• **TEXTO DE ESTUDO**

------------------------------

Última Lição do Professor Baltasar Lopes

PorExpresso das Ilhas,27 abr 2019 9:45

​23 de Abril de 1973 foi a data da jubilação do Dr. Baltasar Lopes onde deu a sua “última lição”, com uma mensagem actual para a nova geração de professores, a quem saudamos pelo Dia do Professor Cabo-verdiano.

Perante este numeroso grupo que aqui se reuniu para dar a assistência da sua amizade ao que é oficialmente a minha última lição, sinto-me no dever de estabelecer uma distinção, distinção entre o que é justo ou devido absolutamente, e o que é justo ou devido relativamente.

------------------------------

• **DADOS REGISTADOS**
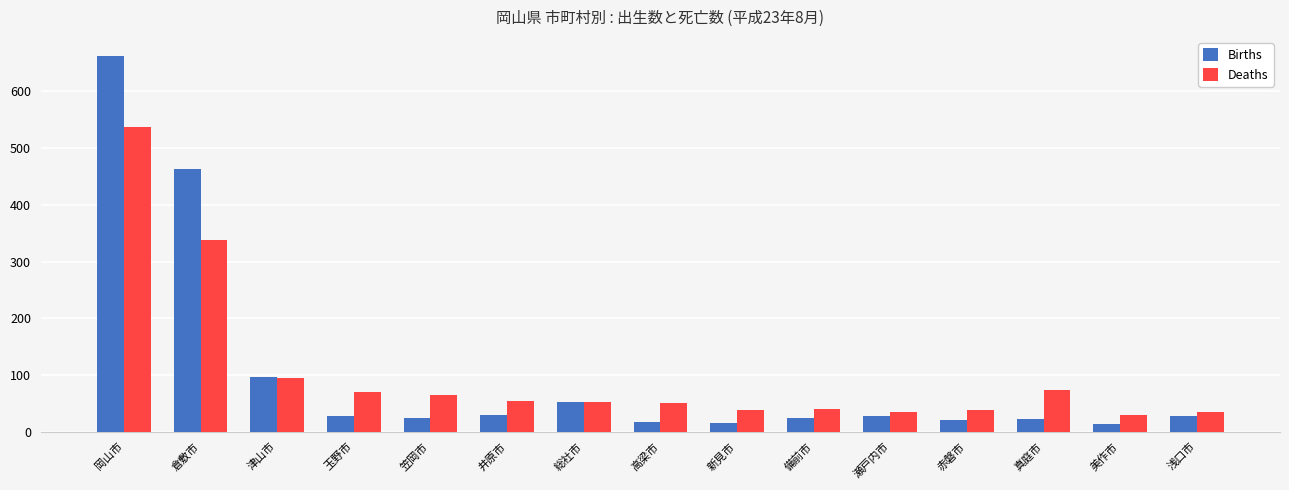

Which series has the largest range (max minus min)?

Births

------------------------------

• **EXERCÍCIOS PROPOSTOS**
1. Resuma em duas frases o texto sobre a última lição de Baltasar Lopes.
2. Responda às perguntas seguintes com base no texto sobre a última lição de Baltasar Lopes.
(a) Em que data ocorreu a jubilação do Dr. Baltasar Lopes?
(b) A quem é dirigida a saudação e por ocasião de que dia?
(c) Entre que duas coisas o orador se sente no dever de estabelecer uma distinção?
3. Prossiga o texto sobre a última lição de Baltasar Lopes a partir da última frase apresentada.

• **RESPOSTAS NUMERADAS**
1. Em 23 de abril de 1973, data da sua jubilação, o Dr. Baltasar Lopes deu a sua «última lição», cuja mensagem é apresentada como atual para a nova geração de professores. Perante o numeroso grupo reunido para lhe dar a assistência da sua amizade, declarou sentir o dever de distinguir entre o que é justo ou devido absolutamente e o que é justo ou devido relativamente.

2.
(a) Em 23 de abril de 1973.
(b) À nova geração de professores, pelo Dia do Professor Cabo-verdiano.
(c) Entre o que é justo ou devido absolutamente e o que é justo ou devido relativamente.

3.
É absoluto — e peço que acreditem na minha total sinceridade —, só à amizade benévola e simpática posso atribuir o vosso gesto e isto porque, mais uma vez peço que tomem ao pé da letra o que eu digo; em nada excedi os limites do cumprimento do dever. Só degradando o conceito e o conteúdo deste nobre vocálico é que se poderá atribuir méritos especiais a quem cumpre o seu dever.Sem jogo de palavras é nosso dever cumprir o nosso dever! Claro, que esse cumprimento implica um complexo de forças espirituais que têm de ser mobilizadas na sua totalidade; o cumprimento do dever, onde nem a hierarquia das exigências que a comporta, nem forças possam ser postas de lado, todas são necessárias, nenhuma é prescindível, todas são igualmente importantes. É por isso que em boa verdade talvez se deva dizer que o dever começa a ser cumprido antes do seu início material.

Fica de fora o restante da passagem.